### Task prompt
Please output every record below exactly as written, leaving out any pictures.

### Excerpted data
————————

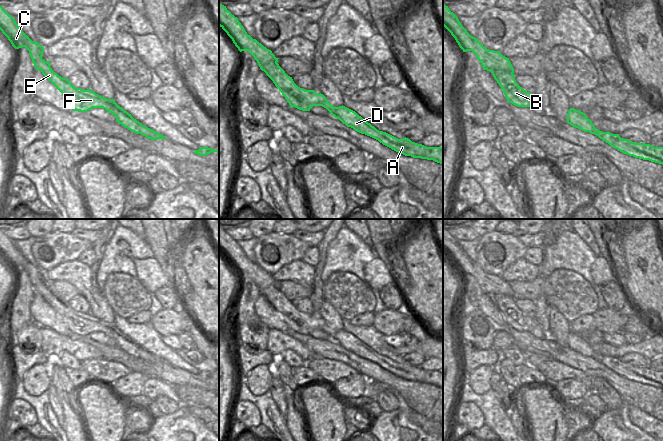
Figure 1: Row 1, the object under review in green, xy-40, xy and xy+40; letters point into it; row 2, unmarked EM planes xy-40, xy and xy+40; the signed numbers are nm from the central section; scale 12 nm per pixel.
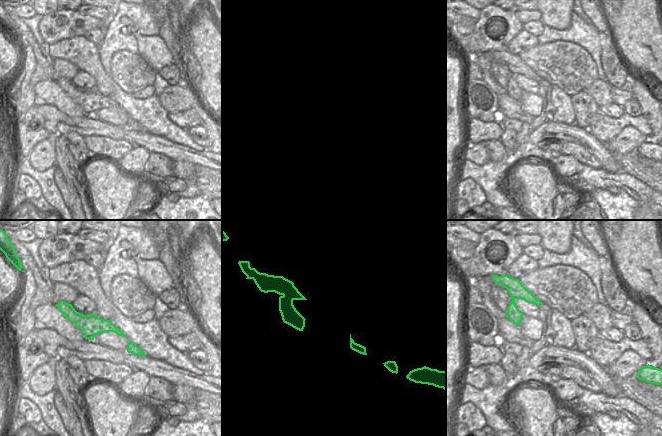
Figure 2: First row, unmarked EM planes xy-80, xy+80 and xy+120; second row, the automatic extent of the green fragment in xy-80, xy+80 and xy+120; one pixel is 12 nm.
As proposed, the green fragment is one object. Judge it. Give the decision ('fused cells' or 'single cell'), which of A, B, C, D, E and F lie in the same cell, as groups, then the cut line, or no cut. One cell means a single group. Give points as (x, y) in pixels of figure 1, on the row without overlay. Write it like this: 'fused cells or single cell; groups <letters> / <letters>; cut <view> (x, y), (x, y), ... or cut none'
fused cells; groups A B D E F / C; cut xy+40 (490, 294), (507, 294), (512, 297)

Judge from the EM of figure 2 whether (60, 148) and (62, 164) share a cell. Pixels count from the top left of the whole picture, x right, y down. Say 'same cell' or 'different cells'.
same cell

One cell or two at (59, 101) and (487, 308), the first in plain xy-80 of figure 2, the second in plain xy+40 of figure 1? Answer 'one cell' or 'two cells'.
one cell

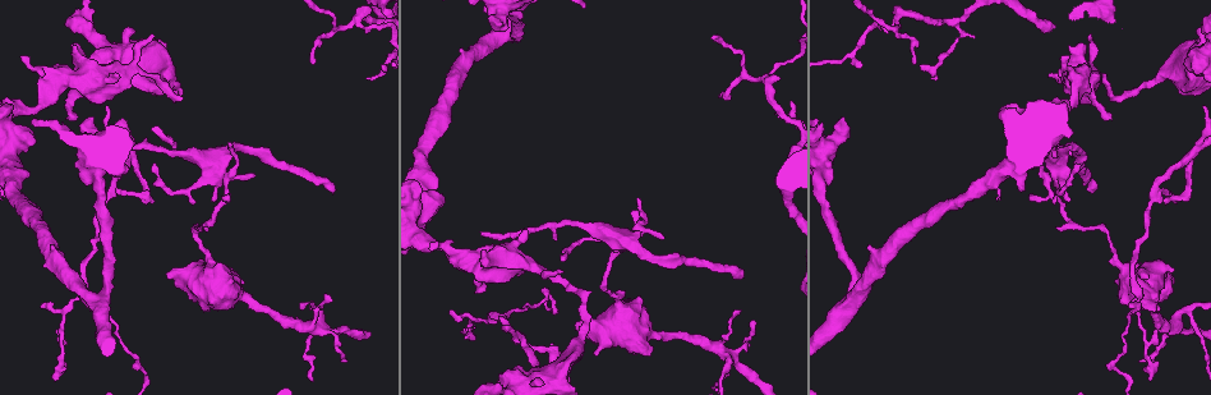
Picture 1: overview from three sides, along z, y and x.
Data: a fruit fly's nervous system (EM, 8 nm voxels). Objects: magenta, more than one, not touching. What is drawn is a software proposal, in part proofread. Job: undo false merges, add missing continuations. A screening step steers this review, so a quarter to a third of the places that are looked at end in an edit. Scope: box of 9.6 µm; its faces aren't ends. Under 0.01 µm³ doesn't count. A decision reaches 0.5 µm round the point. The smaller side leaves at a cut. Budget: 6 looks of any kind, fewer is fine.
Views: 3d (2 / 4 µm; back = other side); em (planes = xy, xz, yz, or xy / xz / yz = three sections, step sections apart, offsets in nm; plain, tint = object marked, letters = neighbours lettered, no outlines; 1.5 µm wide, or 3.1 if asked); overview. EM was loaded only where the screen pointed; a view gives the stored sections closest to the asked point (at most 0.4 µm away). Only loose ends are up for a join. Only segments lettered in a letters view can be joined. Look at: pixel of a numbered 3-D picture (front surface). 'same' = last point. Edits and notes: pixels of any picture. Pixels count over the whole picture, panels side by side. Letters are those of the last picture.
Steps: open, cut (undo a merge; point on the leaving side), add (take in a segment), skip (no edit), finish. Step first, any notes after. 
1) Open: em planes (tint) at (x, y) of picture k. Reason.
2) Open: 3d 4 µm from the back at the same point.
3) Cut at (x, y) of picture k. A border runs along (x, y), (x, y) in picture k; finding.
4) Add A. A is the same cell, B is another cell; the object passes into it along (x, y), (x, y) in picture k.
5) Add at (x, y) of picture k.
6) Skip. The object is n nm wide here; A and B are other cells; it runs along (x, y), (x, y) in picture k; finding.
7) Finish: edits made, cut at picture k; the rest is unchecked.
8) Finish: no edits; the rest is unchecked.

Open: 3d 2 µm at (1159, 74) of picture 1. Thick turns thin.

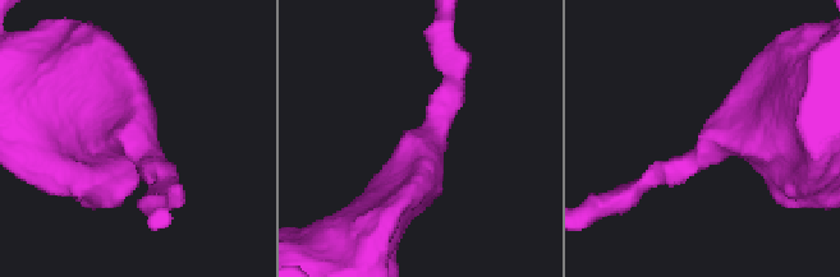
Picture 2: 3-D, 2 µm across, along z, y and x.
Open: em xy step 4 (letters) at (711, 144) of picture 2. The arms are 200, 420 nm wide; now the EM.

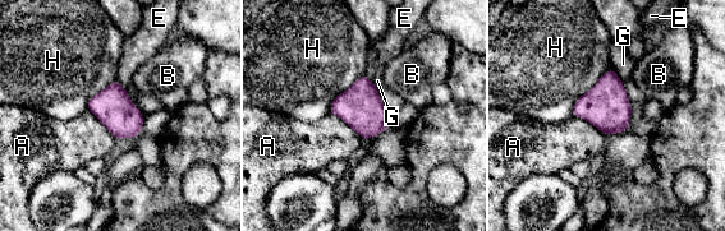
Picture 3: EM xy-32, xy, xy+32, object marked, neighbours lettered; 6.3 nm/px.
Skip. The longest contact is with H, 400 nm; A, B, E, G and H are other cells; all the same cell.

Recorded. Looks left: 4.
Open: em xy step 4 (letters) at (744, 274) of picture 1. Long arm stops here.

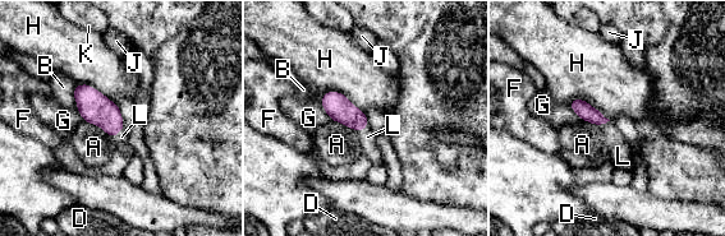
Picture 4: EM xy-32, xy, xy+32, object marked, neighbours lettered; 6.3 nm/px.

————————

### Answer space
Figure 1: Row 1, the object under review in green, xy-40, xy and xy+40; letters point into it; row 2, unmarked EM planes xy-40, xy and xy+40; the signed numbers are nm from the central section; scale 12 nm per pixel.
Figure 2: First row, unmarked EM planes xy-80, xy+80 and xy+120; second row, the automatic extent of the green fragment in xy-80, xy+80 and xy+120; one pixel is 12 nm.
As proposed, the green fragment is one object. Judge it. Give the decision ('fused cells' or 'single cell'), which of A, B, C, D, E and F lie in the same cell, as groups, then the cut line, or no cut. One cell means a single group. Give points as (x, y) in pixels of figure 1, on the row without overlay. Write it like this: 'fused cells or single cell; groups <letters> / <letters>; cut <view> (x, y), (x, y), ... or cut none'
fused cells; groups A B D E F / C; cut xy+40 (490, 294), (507, 294), (512, 297)

Judge from the EM of figure 2 whether (60, 148) and (62, 164) share a cell. Pixels count from the top left of the whole picture, x right, y down. Say 'same cell' or 'different cells'.
same cell

One cell or two at (59, 101) and (487, 308), the first in plain xy-80 of figure 2, the second in plain xy+40 of figure 1? Answer 'one cell' or 'two cells'.
one cell

Picture 1: overview from three sides, along z, y and x.
Data: a fruit fly's nervous system (EM, 8 nm voxels). Objects: magenta, more than one, not touching. What is drawn is a software proposal, in part proofread. Job: undo false merges, add missing continuations. A screening step steers this review, so a quarter to a third of the places that are looked at end in an edit. Scope: box of 9.6 µm; its faces aren't ends. Under 0.01 µm³ doesn't count. A decision reaches 0.5 µm round the point. The smaller side leaves at a cut. Budget: 6 looks of any kind, fewer is fine.
Views: 3d (2 / 4 µm; back = other side); em (planes = xy, xz, yz, or xy / xz / yz = three sections, step sections apart, offsets in nm; plain, tint = object marked, letters = neighbours lettered, no outlines; 1.5 µm wide, or 3.1 if asked); overview. EM was loaded only where the screen pointed; a view gives the stored sections closest to the asked point (at most 0.4 µm away). Only loose ends are up for a join. Only segments lettered in a letters view can be joined. Look at: pixel of a numbered 3-D picture (front surface). 'same' = last point. Edits and notes: pixels of any picture. Pixels count over the whole picture, panels side by side. Letters are those of the last picture.
Steps: open, cut (undo a merge; point on the leaving side), add (take in a segment), skip (no edit), finish. Step first, any notes after. 
1) Open: em planes (tint) at (x, y) of picture k. Reason.
2) Open: 3d 4 µm from the back at the same point.
3) Cut at (x, y) of picture k. A border runs along (x, y), (x, y) in picture k; finding.
4) Add A. A is the same cell, B is another cell; the object passes into it along (x, y), (x, y) in picture k.
5) Add at (x, y) of picture k.
6) Skip. The object is n nm wide here; A and B are other cells; it runs along (x, y), (x, y) in picture k; finding.
7) Finish: edits made, cut at picture k; the rest is unchecked.
8) Finish: no edits; the rest is unchecked.

Open: 3d 2 µm at (1159, 74) of picture 1. Thick turns thin.

Picture 2: 3-D, 2 µm across, along z, y and x.
Open: em xy step 4 (letters) at (711, 144) of picture 2. The arms are 200, 420 nm wide; now the EM.

Picture 3: EM xy-32, xy, xy+32, object marked, neighbours lettered; 6.3 nm/px.
Skip. The longest contact is with H, 400 nm; A, B, E, G and H are other cells; all the same cell.

Recorded. Looks left: 4.
Open: em xy step 4 (letters) at (744, 274) of picture 1. Long arm stops here.

Picture 4: EM xy-32, xy, xy+32, object marked, neighbours lettered; 6.3 nm/px.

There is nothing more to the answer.